** Bereitgestellte Auflistung **
+---+

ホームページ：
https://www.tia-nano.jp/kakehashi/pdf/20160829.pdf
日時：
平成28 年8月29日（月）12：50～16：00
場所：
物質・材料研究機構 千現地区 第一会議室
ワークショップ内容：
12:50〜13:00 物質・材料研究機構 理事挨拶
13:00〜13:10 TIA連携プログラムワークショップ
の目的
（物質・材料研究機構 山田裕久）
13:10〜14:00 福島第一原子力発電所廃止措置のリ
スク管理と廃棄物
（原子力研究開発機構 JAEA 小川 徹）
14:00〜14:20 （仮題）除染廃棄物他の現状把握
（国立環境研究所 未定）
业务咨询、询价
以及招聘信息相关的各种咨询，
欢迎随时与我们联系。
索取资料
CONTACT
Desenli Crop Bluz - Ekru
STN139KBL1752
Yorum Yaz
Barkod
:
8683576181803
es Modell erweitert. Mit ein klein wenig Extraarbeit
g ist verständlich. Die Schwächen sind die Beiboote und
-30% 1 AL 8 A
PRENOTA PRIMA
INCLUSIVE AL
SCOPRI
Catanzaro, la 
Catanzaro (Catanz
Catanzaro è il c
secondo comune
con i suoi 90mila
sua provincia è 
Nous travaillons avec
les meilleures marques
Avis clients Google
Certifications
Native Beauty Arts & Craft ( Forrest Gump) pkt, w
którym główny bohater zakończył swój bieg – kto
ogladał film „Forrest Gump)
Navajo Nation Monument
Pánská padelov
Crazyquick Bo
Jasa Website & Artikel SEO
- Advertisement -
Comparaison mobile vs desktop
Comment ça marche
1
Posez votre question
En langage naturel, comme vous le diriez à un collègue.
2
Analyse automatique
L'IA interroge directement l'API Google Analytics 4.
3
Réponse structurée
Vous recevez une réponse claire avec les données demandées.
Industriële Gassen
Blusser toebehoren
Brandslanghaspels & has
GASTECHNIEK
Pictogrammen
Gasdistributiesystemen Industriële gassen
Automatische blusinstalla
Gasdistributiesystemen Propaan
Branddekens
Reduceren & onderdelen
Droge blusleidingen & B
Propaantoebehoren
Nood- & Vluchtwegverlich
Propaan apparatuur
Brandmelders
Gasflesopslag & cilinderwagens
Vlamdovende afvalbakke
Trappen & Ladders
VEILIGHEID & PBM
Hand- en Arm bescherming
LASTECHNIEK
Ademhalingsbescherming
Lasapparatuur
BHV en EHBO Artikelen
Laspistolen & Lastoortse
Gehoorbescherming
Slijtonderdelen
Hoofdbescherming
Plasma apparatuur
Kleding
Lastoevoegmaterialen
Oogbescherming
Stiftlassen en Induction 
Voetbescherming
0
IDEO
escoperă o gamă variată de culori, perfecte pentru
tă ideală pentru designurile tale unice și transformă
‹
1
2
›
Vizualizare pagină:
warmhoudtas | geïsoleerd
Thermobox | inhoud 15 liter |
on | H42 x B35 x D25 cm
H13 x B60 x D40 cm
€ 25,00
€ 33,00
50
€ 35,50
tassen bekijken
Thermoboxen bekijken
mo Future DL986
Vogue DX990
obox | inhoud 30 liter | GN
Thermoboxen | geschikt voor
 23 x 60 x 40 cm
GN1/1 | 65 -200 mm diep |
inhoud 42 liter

+---+

** Aufgabenstellung **
Welche Zeilen stehen vom Anfang der Auflistung bis einschließlich der Zeile mit „Catanzaro è il c“? Gib sie wortgetreu wieder.

** Lösung der Aufgabe **
ホームページ：
https://www.tia-nano.jp/kakehashi/pdf/20160829.pdf
日時：
平成28 年8月29日（月）12：50～16：00
場所：
物質・材料研究機構 千現地区 第一会議室
ワークショップ内容：
12:50〜13:00 物質・材料研究機構 理事挨拶
13:00〜13:10 TIA連携プログラムワークショップ
の目的
（物質・材料研究機構 山田裕久）
13:10〜14:00 福島第一原子力発電所廃止措置のリ
スク管理と廃棄物
（原子力研究開発機構 JAEA 小川 徹）
14:00〜14:20 （仮題）除染廃棄物他の現状把握
（国立環境研究所 未定）
业务咨询、询价
以及招聘信息相关的各种咨询，
欢迎随时与我们联系。
索取资料
CONTACT
Desenli Crop Bluz - Ekru
STN139KBL1752
Yorum Yaz
Barkod
:
8683576181803
es Modell erweitert. Mit ein klein wenig Extraarbeit
g ist verständlich. Die Schwächen sind die Beiboote und
-30% 1 AL 8 A
PRENOTA PRIMA
INCLUSIVE AL
SCOPRI
Catanzaro, la 
Catanzaro (Catanz
Catanzaro è il c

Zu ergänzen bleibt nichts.